**What you have to do**
Your answer should be every line from the records that contains "right".

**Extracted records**

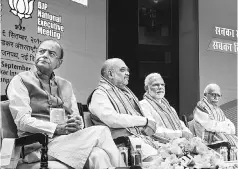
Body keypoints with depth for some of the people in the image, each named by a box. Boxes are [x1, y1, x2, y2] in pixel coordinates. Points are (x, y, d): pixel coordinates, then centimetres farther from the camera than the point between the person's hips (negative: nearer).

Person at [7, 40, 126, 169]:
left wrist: (78, 123, -7)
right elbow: (22, 121, -7)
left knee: (98, 156, -29)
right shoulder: (21, 80, 5)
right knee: (100, 132, -25)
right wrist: (57, 128, -17)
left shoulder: (65, 85, 23)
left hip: (68, 141, 5)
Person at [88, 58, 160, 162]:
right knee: (154, 158, -31)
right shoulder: (99, 94, -1)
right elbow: (112, 119, -16)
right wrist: (144, 121, -11)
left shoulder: (126, 92, 26)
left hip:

**Solution to the exercise**
right elbow: (22, 121, -7)
right shoulder: (21, 80, 5)
right knee: (100, 132, -25)
right wrist: (57, 128, -17)
right knee: (154, 158, -31)
right shoulder: (99, 94, -1)
right elbow: (112, 119, -16)
right wrist: (144, 121, -11)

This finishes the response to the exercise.